> **Instructions to follow**: Turn the lines of the listing into a numbered list, leaving out any blank lines. Begin at the line that has "nos malheurs sont" and stop after the line that has "http://bit.ly/2RD1UZF".

------------------------------

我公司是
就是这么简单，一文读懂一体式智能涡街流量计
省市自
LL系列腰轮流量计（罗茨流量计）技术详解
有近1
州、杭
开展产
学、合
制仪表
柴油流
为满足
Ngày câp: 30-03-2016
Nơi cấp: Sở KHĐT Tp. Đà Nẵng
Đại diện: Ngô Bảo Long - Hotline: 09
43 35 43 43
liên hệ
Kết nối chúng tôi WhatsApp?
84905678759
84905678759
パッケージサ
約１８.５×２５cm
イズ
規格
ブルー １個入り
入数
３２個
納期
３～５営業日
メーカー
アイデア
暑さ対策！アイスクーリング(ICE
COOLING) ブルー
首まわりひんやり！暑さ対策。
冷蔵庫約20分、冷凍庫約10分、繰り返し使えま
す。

------------------------------

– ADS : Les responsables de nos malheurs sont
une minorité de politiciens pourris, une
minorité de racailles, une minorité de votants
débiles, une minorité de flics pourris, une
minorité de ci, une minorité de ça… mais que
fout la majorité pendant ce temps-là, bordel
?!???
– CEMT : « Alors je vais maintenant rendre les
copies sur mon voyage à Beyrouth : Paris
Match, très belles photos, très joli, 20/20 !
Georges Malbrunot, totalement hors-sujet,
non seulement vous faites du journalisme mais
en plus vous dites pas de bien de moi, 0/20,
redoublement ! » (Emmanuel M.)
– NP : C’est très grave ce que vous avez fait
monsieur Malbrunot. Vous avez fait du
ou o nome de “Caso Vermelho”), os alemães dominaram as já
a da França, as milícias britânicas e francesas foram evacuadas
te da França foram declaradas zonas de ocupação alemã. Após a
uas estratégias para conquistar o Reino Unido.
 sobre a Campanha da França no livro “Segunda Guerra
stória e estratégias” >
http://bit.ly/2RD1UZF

------------------------------

> **Reply to the exercise**:
1. – ADS : Les responsables de nos malheurs sont
2. une minorité de politiciens pourris, une
3. minorité de racailles, une minorité de votants
4. débiles, une minorité de flics pourris, une
5. minorité de ci, une minorité de ça… mais que
6. fout la majorité pendant ce temps-là, bordel
7. ?!???
8. – CEMT : « Alors je vais maintenant rendre les
9. copies sur mon voyage à Beyrouth : Paris
10. Match, très belles photos, très joli, 20/20 !
11. Georges Malbrunot, totalement hors-sujet,
12. non seulement vous faites du journalisme mais
13. en plus vous dites pas de bien de moi, 0/20,
14. redoublement ! » (Emmanuel M.)
15. – NP : C’est très grave ce que vous avez fait
16. monsieur Malbrunot. Vous avez fait du
17. ou o nome de “Caso Vermelho”), os alemães dominaram as já
18. a da França, as milícias britânicas e francesas foram evacuadas
19. te da França foram declaradas zonas de ocupação alemã. Após a
20. uas estratégias para conquistar o Reino Unido.
21.  sobre a Campanha da França no livro “Segunda Guerra
22. stória e estratégias” >
23. http://bit.ly/2RD1UZF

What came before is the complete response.